La Banca Centrale europea concluderà il suo programma di acquisto di titoli a dicembre. Ad annunciarlo è stato il presidente della Bce, Mario Draghi, intervenendo al Parlamento europeo. “I recenti sviluppi – ha detto Draghi – confermano le precedenti valutazioni del Consiglio direttivo sulle prospettive di inflazione a medio termine: la forza di fondo della domanda interna e dei salari continua a sostenere la nostra fiducia, che proseguirà la convergenza sostenuta dell’inflazione verso il nostro obiettivo, e verrà mantenuta anche dopo una graduale liquidazione dei nostri acquisti netti. Il Consiglio direttivo – ha aggiunto – continua pertanto ad anticipare che, in base ai dati in arrivo che confermano le nostre prospettive di inflazione a medio termine, gli acquisti di attività nette si concluderanno a dicembre 2018”.
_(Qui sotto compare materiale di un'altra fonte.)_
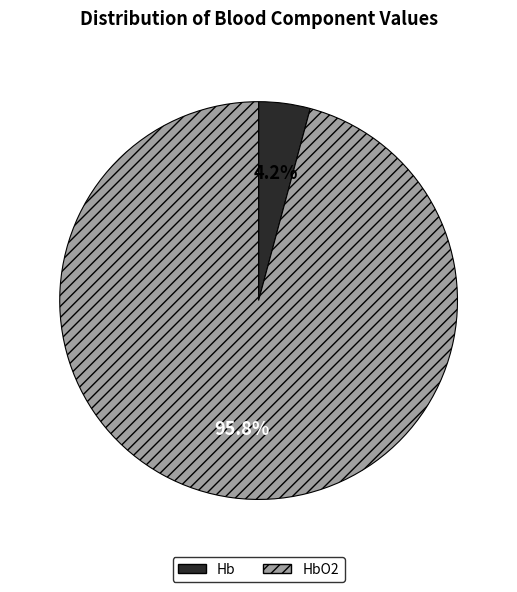

Does any single category account for the majority?

Yes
“I dati disponibili dalla mia ultima visita a settembre – ha detto ancora Draghi – sono stati più deboli delle attese. Un graduale rallentamento è normale mentre l’espansione matura e la crescita converge verso il potenziale di lungo termine. Parte del rallentamento può essere anche temporaneo. Allo stesso tempo, i rischi legati al protezionismo, vulnerabilità nei mercati emergenti e volatilità nei mercati finanziari resta prominente. I recenti sviluppi confermano le valutazioni del board sulle prospettive a medio termine dell’inflazione”. Il numero uno della Bce conferma che “gli acquisti di asset si fermeranno a dicembre 2018”, se i dati in arrivo confermeranno le valutazioni, ma allo stesso tempo aggiunge che “le incertezze chiedono pazienza, prudenza e persistenza nel calibrare la nostra politica monetaria”, quindi uno “stimolo significativo è ancora richiesto”.
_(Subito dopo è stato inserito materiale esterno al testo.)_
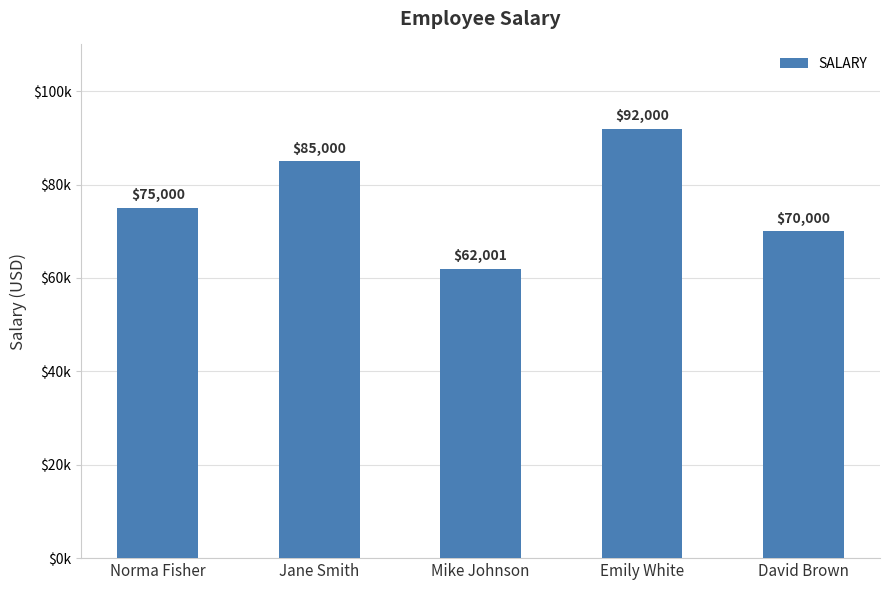

Between Mike Johnson and Emily White, which is larger?

Emily White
“L’area euro – ha detto ancora il presidente della Banca centrale europea – può essere esposta a rischi che originano da politiche domestiche insostenibili che portano a debiti troppo alti, vulnerabilità del settore finanziario e mancanza di competitività”. Rischi che secondo Mario Draghi “possono contagiare Paesi con fragilità simili o forti legami con quelli dove il rischio è originato”. “Politiche insostenibili – ha aggiunto – conducono alla fine ad aggiustamenti socialmente dolorosi e finanziariamente costosi che possono minare la coesione dell’Unione monetaria”.

Parlando dei rapporti tra il governo italiano e l’Ue, Draghi ha aggiunto: “Dico solo che al momento c’è un dialogo, sono sempre stato fiducioso che un accordo può essere raggiunto. Ho detto molte volte che i Paesi ad alto debito devono abbassarlo, perché riducendolo si rafforzano. Ma non aggiungo altro”.